EXERCISE DIRECTIONS: Every line below between the one holding "CORE-118, due: Oct 25 -> Oct 24" and the one holding "T1002, owner: none -> Amanda Gardner", inclusive, should be copied exactly, and no other line.

++++++++

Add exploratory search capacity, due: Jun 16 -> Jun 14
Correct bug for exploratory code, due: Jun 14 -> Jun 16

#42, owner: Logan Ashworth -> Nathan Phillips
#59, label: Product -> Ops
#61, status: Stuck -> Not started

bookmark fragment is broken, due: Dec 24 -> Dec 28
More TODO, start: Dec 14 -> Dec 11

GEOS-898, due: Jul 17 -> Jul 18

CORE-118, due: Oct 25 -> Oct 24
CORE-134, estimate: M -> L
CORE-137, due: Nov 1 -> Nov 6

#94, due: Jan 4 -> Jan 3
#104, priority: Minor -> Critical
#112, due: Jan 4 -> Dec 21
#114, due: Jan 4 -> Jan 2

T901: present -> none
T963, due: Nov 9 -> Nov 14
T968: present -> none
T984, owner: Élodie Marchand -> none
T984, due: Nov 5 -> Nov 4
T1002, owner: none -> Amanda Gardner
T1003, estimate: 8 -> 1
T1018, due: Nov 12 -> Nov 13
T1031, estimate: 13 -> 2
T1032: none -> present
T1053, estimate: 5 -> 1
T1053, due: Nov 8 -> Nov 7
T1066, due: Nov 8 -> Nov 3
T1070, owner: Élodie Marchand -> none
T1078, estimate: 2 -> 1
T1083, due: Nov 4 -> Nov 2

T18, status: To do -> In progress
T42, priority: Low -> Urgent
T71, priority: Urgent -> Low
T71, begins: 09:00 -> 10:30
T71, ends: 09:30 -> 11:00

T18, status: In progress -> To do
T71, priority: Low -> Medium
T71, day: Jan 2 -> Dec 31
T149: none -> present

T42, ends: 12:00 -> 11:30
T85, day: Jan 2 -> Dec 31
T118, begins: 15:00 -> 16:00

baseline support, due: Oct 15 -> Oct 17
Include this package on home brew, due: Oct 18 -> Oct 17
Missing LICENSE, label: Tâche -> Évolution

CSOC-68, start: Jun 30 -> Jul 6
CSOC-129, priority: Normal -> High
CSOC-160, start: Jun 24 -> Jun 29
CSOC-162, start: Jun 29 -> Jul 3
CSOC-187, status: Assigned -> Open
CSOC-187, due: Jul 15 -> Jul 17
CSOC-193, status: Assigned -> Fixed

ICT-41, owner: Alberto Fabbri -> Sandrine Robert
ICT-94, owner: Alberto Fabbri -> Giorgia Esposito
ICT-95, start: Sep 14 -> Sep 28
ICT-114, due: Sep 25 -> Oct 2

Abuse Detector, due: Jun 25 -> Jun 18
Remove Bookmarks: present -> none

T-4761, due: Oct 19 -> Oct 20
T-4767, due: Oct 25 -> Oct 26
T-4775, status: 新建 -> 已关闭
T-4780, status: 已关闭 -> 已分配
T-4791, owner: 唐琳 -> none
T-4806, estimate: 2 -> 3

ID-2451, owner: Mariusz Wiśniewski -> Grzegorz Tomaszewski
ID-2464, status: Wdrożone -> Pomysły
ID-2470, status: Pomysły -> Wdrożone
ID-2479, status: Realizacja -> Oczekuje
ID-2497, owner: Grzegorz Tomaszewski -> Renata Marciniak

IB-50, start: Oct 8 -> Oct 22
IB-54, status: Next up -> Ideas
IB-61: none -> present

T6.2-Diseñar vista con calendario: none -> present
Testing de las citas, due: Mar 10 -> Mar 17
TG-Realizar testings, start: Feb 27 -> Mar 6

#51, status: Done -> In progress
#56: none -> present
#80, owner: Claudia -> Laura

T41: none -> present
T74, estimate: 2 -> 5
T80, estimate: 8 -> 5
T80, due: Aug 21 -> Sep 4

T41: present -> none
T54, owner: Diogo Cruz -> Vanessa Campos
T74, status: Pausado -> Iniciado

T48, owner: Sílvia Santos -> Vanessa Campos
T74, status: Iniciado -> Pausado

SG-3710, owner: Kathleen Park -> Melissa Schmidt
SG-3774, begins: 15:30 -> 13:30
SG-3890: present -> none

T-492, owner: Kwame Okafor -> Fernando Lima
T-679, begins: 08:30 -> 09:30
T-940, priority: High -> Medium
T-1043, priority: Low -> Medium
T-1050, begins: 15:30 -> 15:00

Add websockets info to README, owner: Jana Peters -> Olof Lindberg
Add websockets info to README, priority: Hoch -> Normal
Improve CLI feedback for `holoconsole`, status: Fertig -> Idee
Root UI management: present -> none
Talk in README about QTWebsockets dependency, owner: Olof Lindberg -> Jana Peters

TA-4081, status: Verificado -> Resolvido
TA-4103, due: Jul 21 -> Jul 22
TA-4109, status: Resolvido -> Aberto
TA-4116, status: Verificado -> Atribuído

++++++++

EXERCISE RESPONSE:
CORE-118, due: Oct 25 -> Oct 24
CORE-134, estimate: M -> L
CORE-137, due: Nov 1 -> Nov 6

#94, due: Jan 4 -> Jan 3
#104, priority: Minor -> Critical
#112, due: Jan 4 -> Dec 21
#114, due: Jan 4 -> Jan 2

T901: present -> none
T963, due: Nov 9 -> Nov 14
T968: present -> none
T984, owner: Élodie Marchand -> none
T984, due: Nov 5 -> Nov 4
T1002, owner: none -> Amanda Gardner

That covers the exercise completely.